Back to articles list
- 9 minutes read

“Is It Secret? Is It Safe?” Handling Sensitive Data in Your Data Modeling

Early in the movie “The Fellowship of the Ring”, the wizard Gandalf asks the hero Frodo this question: “Is it secret? Is it safe?” We may not have a magic ring to protect, but we’re asking the same question. But we’re talking about information.

This is the second in a multi-part series on how to apply information security principles and techniques as part of data modeling. This series uses a simple data model designed to manage non-commercial clubs as an example of security approaches. In later articles, we will address modeling for fine-grained access controls, auditing, authentication, and other key aspects of secure database implementation.

In the first article of this series, we applied some simple access controls to our club-managing database. Obviously, there’s more to it than just providing access controls when adding photos. Let’s take a deep dive into our data model and find what needs to be secured. Along the way, we’ll discover that our data has more information than what we have so far included in our model.

Identifying the Club’s Secure Content

In our first installment, we started with an existing database that provided a bulletin-board service to private clubs. We examined the effect of adding photographs or other images to the data model, and we developed a simple model of access control to give some security for the new data. Now, we’ll look at the other tables in the database and determine the what of information security for this application.

Know Your Data

We have a data model that has nothing to support any kind of information security. We know the database carries data, but we need to examine our understanding of the database and its structures to secure it.

Key Learning No. 1:

Scrutinize your existing database before applying security controls.

I’ve built out person here with the typical information you’d enter on any website or give to a club. You’ll certainly notice that some of the information here could be considered sensitive. In fact, apart from the id surrogate primary key, it’s all sensitive. All of these fields are categorized as personally identifiable information (PII) according to the definitive PII guide from the US National Institute of Standards and Technology (NIST). In fact, the information from this table is nearly sufficient to commit identity theft. Handle this wrong and you can get sued by people, sued by corporations, fined by regulators, or even prosecuted. It’s even worse if children’s data is compromised. And this isn’t just in the USA; the EU and many other countries have strict privacy laws.

Key Learning No. 2:

Always start a security review with the tables describing people.

Of course, there is more data in this schema than just person. Let’s consider these table by table.

  • graphic_format – This table has little other than a snapshot of commonly-known items like JPEG, BMP, and such. Nothing sensitive here.

> Work task 1
In the article on handling sensitive data, why does the author treat every field in the person table except the id key as sensitive? Answer in one to three sentences.
> Work task 2
According to the article on handling sensitive data, what kind of data model does the series use as its example?
> Work task 3
Resume the article on handling sensitive data after its last sentence.

Saved entries

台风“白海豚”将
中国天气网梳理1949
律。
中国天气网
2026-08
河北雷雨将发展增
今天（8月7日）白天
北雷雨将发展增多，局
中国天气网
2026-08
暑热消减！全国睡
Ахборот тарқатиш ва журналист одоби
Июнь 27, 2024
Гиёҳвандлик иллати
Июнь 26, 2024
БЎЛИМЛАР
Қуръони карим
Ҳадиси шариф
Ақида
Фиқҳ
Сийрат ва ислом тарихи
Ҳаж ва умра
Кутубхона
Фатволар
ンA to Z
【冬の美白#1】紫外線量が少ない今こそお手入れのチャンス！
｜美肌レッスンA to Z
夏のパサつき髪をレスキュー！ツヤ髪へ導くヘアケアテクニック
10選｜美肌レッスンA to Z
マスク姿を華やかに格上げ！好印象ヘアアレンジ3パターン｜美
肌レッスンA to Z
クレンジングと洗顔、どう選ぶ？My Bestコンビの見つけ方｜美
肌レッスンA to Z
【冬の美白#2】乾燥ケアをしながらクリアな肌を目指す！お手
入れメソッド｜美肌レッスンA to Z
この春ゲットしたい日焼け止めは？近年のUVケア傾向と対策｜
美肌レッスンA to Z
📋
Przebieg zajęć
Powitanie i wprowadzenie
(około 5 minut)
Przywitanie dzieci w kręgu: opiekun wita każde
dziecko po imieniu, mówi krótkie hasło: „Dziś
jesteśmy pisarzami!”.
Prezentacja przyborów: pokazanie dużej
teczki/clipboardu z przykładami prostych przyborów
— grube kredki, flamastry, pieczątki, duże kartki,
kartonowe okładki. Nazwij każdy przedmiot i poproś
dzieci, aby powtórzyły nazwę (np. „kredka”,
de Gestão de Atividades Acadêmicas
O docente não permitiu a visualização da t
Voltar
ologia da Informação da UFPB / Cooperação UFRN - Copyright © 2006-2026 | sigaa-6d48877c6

> Reply 1
The NIST guide to personally identifiable information categorizes all of those fields as PII. Together they are nearly sufficient to commit identity theft.

> Reply 2
It uses a simple data model designed to manage non-commercial clubs.

> Reply 3
  • photo_action – This table is itself very minimal. It only has a handful of rows, each describing the sensitivity, not of the data, but of an action on a photo. This isn’t very interesting on its own.
  • photo – Ah, photo. The saying goes that “a picture is worth a thousand words”. Is that true from the standpoint of security and sensitivity? If you thought person was risky, brace yourself for photo. Take a look at what those “thousand words” may contain:

    • details and conditions of important public infrastructure, buildings, etc.
    • a copyrighted image
    • metadata indicating the exact time and GPS location of the photo
    • metadata identifying camera model, serial number, and owner
    • incidental information like expensive jewelry construction, art, vehicles, or businesses
    • a record or depiction of actions that are of dubious legal, moral, or ethical status
    • textual messages: banal, provocative, hateful, benign
    • an association with a club
    • an association with the person who uploaded the image
    • pornography
    • non-sexual bodily details, such as facial features, injuries, disabilities, height, weight
    • faces of non-consenting people, included intentionally or incidentally (more PII)
    • the implicit association of the people in the photo with each other and with any of the information previously mentioned. This may suggest employment, military service, cars owned, size or value of houses or real estate…

Key Learning No. 3:

Captures of physical data, as in photos, must be scrutinized for the many sorts of information and relationships they might carry.

  • club – Some clubs’ names and descriptions may convey more information than you’d expect. Did you really want to advertise that your club meets at Martha’s house on Elm Street? Does it indicate political activity that others may target?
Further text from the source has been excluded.